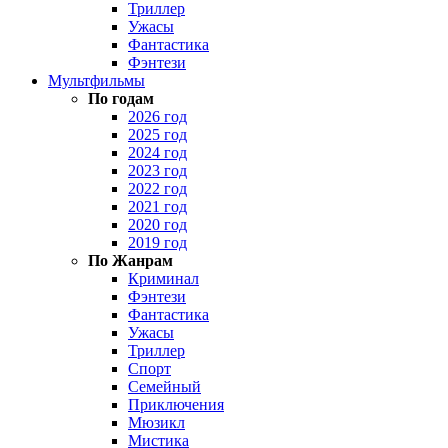
Триллер
Ужасы
Фантастика
Фэнтези
Мультфильмы
По годам
2026 год
2025 год
2024 год
2023 год
2022 год
2021 год
2020 год
2019 год
По Жанрам
Криминал
Фэнтези
Фантастика
Ужасы
Триллер
Спорт
Семейный
Приключения
Мюзикл
Мистика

● Problem:
The data above is to be printed exactly, all of it, except for the pictures.

● Answer box:
Триллер
Ужасы
Фантастика
Фэнтези
Мультфильмы
По годам
2026 год
2025 год
2024 год
2023 год
2022 год
2021 год
2020 год
2019 год
По Жанрам
Криминал
Фэнтези
Фантастика
Ужасы
Триллер
Спорт
Семейный
Приключения
Мюзикл
Мистика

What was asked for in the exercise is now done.